Point is, there ain't nothing wrong with not eating meat, and in fact there are plenty of things right about it. I loved Michael Pollan's new book, The Omnivore's Dilemma (you can read the introduction and first chapter here), but agreed with his Times critic that he could have been more critical of what was going on around him (I felt the same way when he was eating Monsanto potatoes from chemical-soaked fields in Idaho in The Botany of Desire, though that's a great read too). What I appreciated about his take on not eating meat, or better yet, on eating meat, is that there's nothing wrong with wanting to or enjoying eating meat, and that looking at our evolutionary history we know how natural it is, and simply in terms of our place in the natural world (not as dominant or higher up on some sort of solipsistic evolutionary ladder, but simply our place), how natural it is. What he rightly points out is that most people are eating incredibly unnatural meat from animals who never experienced anything of what their genes are telling them to do, animals stuck in tiny spaces wallowing in their own feces, pumped full of antibiotics to combat the inevitable infections they get. And because they don't know about it, they don't care, and that if they knew what their food actually went through to get there, they would certainly change the way they eat. That's what I did, but I'm not sure if I could even eat something that lived happily and died humanely. Anyways, save that for Dan.

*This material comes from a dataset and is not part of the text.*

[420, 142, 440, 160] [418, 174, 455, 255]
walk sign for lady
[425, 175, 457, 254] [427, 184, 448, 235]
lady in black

So that's what's been happening on my plate and in my head for the past week or so. I'm eager to eat more around town (World's Healthiest Pizza, for example) visit the farmer's market, and get back to drinking mojitos.

1 comment:

Cat said...

you should try eating local, organic meat. no one should eat hormone treated nastiness anymore, and supporting local farmers is good for local economy.